▶ PROVIDED TEXT:

::::

Todea superba is one of the most beautiful of all Ferns, and worth a place in the most select collection. A well-grown plant will be from 2 to 3 feet in diameter; and when this result is attained, and the fresh green semi-pellucid fronds droop gracefully on all sides, it is an object of great beauty.

Many persons have failed in the cultivation of this plant by attempting to grow it in too high a temperature; but when grown in a cool fernery, and plentifully supplied with moisture both in the atmosphere and at its roots, it will be found to succeed well, and its fronds will not only be stouter and broader, but also of a better colour, than those grown in a hot stove. The plant is a native of New Zealand, and has been imported in considerable quantities, some of the trunks being from 1 foot to 18 inches high, and from 6 to 9 inches in diameter. These throw up fine heads of their feathery plumes if properly treated, and eventually make splendid specimens. Todea superba is grown in quantity by P. N. Eraser, Esq., Edinburgh, and also by Provost Russel, Mayfield, Falkirk, the latter gentleman having some fine specimens in the best possible condition.

::::

▶ SOURCE MATERIAL:

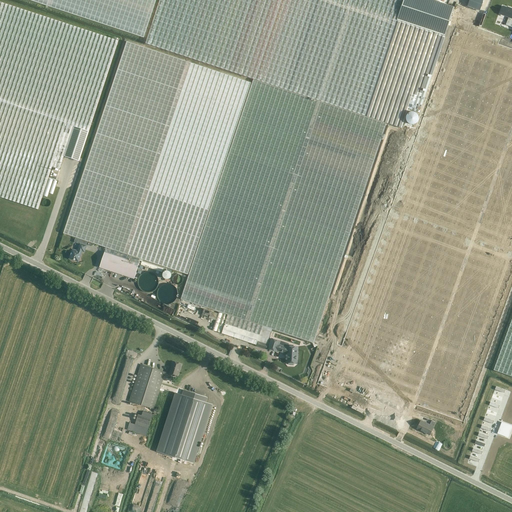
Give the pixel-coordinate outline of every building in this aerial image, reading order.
[(27,0),(144,38),(155,3),(156,0),(27,0)] [(159,0),(146,44),(402,129),(408,109),(420,113),(426,94),(427,89),(454,7),(432,0),(159,0)] [(469,0),(467,6),(479,11),(483,0),(469,0)] [(0,197),(37,209),(51,167),(52,167),(49,178),(55,180),(59,169),(63,156),(78,161),(118,41),(3,4),(0,2),(0,197)] [(506,25),(511,27),(511,20),(511,19),(511,18),(511,8),(509,8),(509,9),(503,6),(500,14),(509,17),(506,25)] [(448,411),(511,256),(511,48),(457,26),(317,371),(403,406),(408,394),(448,411)] [(100,268),(134,279),(141,259),(188,275),(251,83),(127,42),(63,234),(106,248),(100,268)] [(222,334),(256,345),(258,341),(267,344),(271,333),(272,329),(314,343),(386,124),(253,80),(181,299),(228,315),(222,334)] [(48,178),(43,196),(47,197),(48,193),(53,194),(57,181),(48,178)] [(70,259),(78,262),(82,252),(84,252),(86,246),(80,244),(77,252),(73,250),(70,259)] [(158,282),(158,280),(157,278),(156,276),(155,274),(153,273),(151,272),(149,272),(147,272),(145,272),(144,273),(142,274),(141,275),(139,277),(139,279),(138,280),(138,282),(138,284),(139,286),(140,288),(141,289),(143,291),(145,292),(147,292),(149,292),(150,292),(153,291),(154,290),(156,289),(157,287),(158,286),(158,284),(158,282)] [(183,280),(183,279),(182,278),(181,276),(180,275),(178,274),(176,275),(175,275),(175,276),(174,277),(173,278),(173,279),(173,281),(174,283),(176,284),(177,284),(178,284),(179,284),(181,283),(182,282),(183,280)] [(178,295),(178,294),(177,292),(177,291),(176,289),(175,287),(173,286),(171,285),(170,285),(168,284),(166,285),(164,285),(162,286),(161,287),(159,289),(159,291),(158,292),(158,294),(158,296),(159,298),(159,300),(161,301),(162,303),(164,304),(165,304),(167,304),(169,304),(171,304),(173,303),(174,302),(176,300),(177,298),(177,296),(178,295)] [(209,318),(215,320),(217,313),(204,309),(202,315),(208,317),(209,315),(209,314),(210,314),(209,318)] [(511,317),(493,370),(511,376),(511,317)] [(484,326),(483,328),(484,330),(484,332),(485,333),(487,335),(490,335),(492,335),(495,334),(496,332),(497,330),(498,328),(497,326),(495,323),(493,322),(491,321),(488,322),(486,323),(485,324),(484,326)] [(479,342),(479,344),(479,346),(479,347),(480,349),(482,350),(485,351),(487,351),(490,350),(491,348),(493,346),(493,344),(492,341),(491,339),(488,337),(486,337),(483,337),(481,338),(480,340),(479,342)] [(290,365),(293,365),(294,364),(297,364),(297,347),(288,347),(288,348),(279,345),(280,342),(272,339),(268,349),(277,352),(277,350),(287,354),(287,356),(286,359),(287,359),(287,363),(289,363),(289,364),(290,365)] [(471,358),(471,360),(471,362),(472,363),(473,365),(475,366),(477,367),(480,366),(482,366),(484,364),(485,362),(486,359),(485,357),(483,355),(481,353),(478,353),(475,353),(474,354),(472,356),(471,358)] [(129,401),(154,409),(165,375),(170,377),(171,375),(177,377),(181,364),(173,362),(169,373),(166,372),(141,364),(129,401)] [(477,389),(477,388),(477,387),(476,385),(476,384),(475,382),(473,381),(472,380),(471,380),(468,379),(467,379),(465,380),(463,381),(462,382),(461,383),(460,385),(459,387),(459,388),(459,390),(460,392),(461,393),(462,394),(462,395),(464,396),(466,397),(468,397),(469,397),(471,397),(473,396),(474,395),(475,394),(476,392),(477,390),(477,389)] [(207,397),(184,390),(182,395),(176,393),(158,450),(193,462),(212,404),(206,402),(207,397)] [(470,407),(470,406),(469,404),(468,403),(467,401),(466,400),(464,399),(463,399),(461,398),(459,399),(458,399),(456,400),(455,401),(454,402),(453,403),(452,406),(452,407),(452,409),(453,411),(453,412),(454,413),(456,415),(457,415),(459,416),(460,416),(462,416),(464,416),(465,415),(467,414),(468,412),(469,411),(469,409),(470,407)] [(127,430),(146,436),(152,419),(138,414),(135,424),(130,423),(127,430)] [(417,429),(430,435),(434,427),(436,423),(432,420),(429,425),(421,421),(417,429)] [(511,428),(503,425),(499,436),(510,440),(511,434),(511,428)]
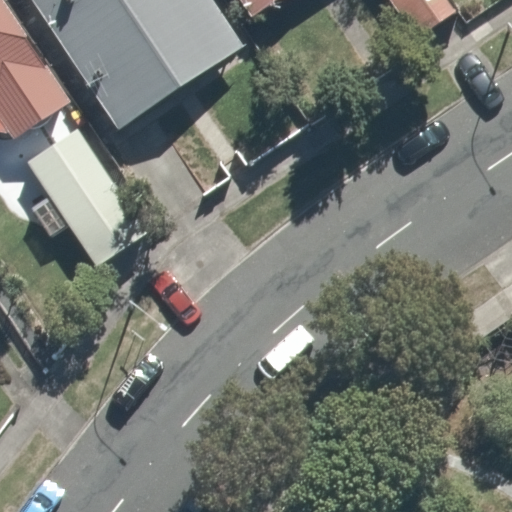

::::

▶ DIRECTIVE:
How does the piece on the fern Todea superba carry on after its final sentence? Write the next part of it.

▶ THE RESPONSE:
In cool ferneries this plant will grow remarkably well, planted out in a moist situation, and soon forms a conspicuous object; or they may be successfully cultivated in a glass case specially contrived for them. When placed in a suitable position, this plant grows rapidly; and I have found them grow best in a compost of peat, living Sphagnum moss, and coarse river-sand, taking particular care that the pot is thoroughly well drained. The plant under discussion, like many others, is partial to an abundant supply of moisture overhead and at its roots; but it will speedily show signs of weakness if the compost turns sour through bad drainage or a superabundance of stagnant moisture. When grown in pots in a case, provision should be made for plunging the pots, common sand being a good material for this purpose. The surface may be planted with Selaginella after the plants are arranged, or a layer of living Sphagnum may be spread between the pots, which will not only add to the neatness of the whole, but also greatly assist in maintaining an equable state of heat and moisture at their roots - a very important point in the culture of these delicate plants.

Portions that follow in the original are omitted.